> _Material for this task_:
----
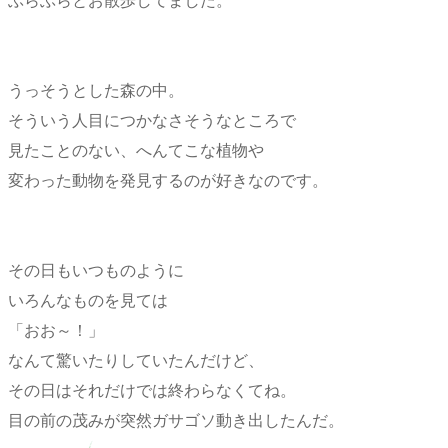
ぶらぶらとお散歩してました。
うっそうとした森の中。
そういう人目につかなさそうなところで
見たことのない、へんてこな植物や
変わった動物を発見するのが好きなのです。
その日もいつものように
いろんなものを見ては
「おお～！」
なんて驚いたりしていたんだけど、
その日はそれだけでは終わらなくてね。
目の前の茂みが突然ガサゴソ動き出したんだ。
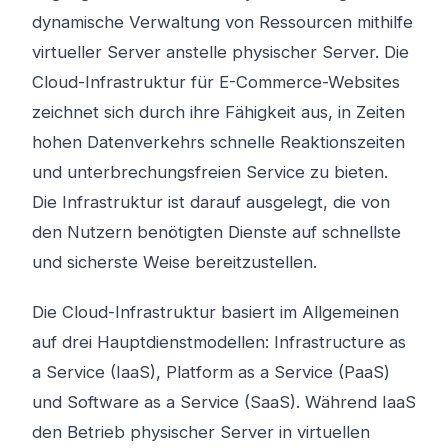
dynamische Verwaltung von Ressourcen mithilfe
virtueller Server anstelle physischer Server. Die
Cloud-Infrastruktur für E-Commerce-Websites
zeichnet sich durch ihre Fähigkeit aus, in Zeiten
hohen Datenverkehrs schnelle Reaktionszeiten
und unterbrechungsfreien Service zu bieten.
Die Infrastruktur ist darauf ausgelegt, die von
den Nutzern benötigten Dienste auf schnellste
und sicherste Weise bereitzustellen.
Die Cloud-Infrastruktur basiert im Allgemeinen
auf drei Hauptdienstmodellen: Infrastructure as
a Service (IaaS), Platform as a Service (PaaS)
und Software as a Service (SaaS). Während IaaS
den Betrieb physischer Server in virtuellen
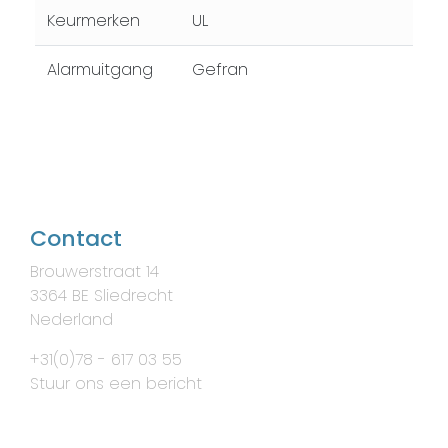
Keurmerken
UL
Alarmuitgang
Gefran
Contact
Brouwerstraat 14
3364 BE Sliedrecht
Nederland
+31(0)78 - 617 03 55
Stuur ons een bericht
----
How would the lines above read from the one with "うっそうとした森の中。" to the one with "Cloud-Infrastruktur für E-Commerce-Websites", inclusive, with no pictures? Write them out exactly.

うっそうとした森の中。
そういう人目につかなさそうなところで
見たことのない、へんてこな植物や
変わった動物を発見するのが好きなのです。
その日もいつものように
いろんなものを見ては
「おお～！」
なんて驚いたりしていたんだけど、
その日はそれだけでは終わらなくてね。
目の前の茂みが突然ガサゴソ動き出したんだ。
dynamische Verwaltung von Ressourcen mithilfe
virtueller Server anstelle physischer Server. Die
Cloud-Infrastruktur für E-Commerce-Websites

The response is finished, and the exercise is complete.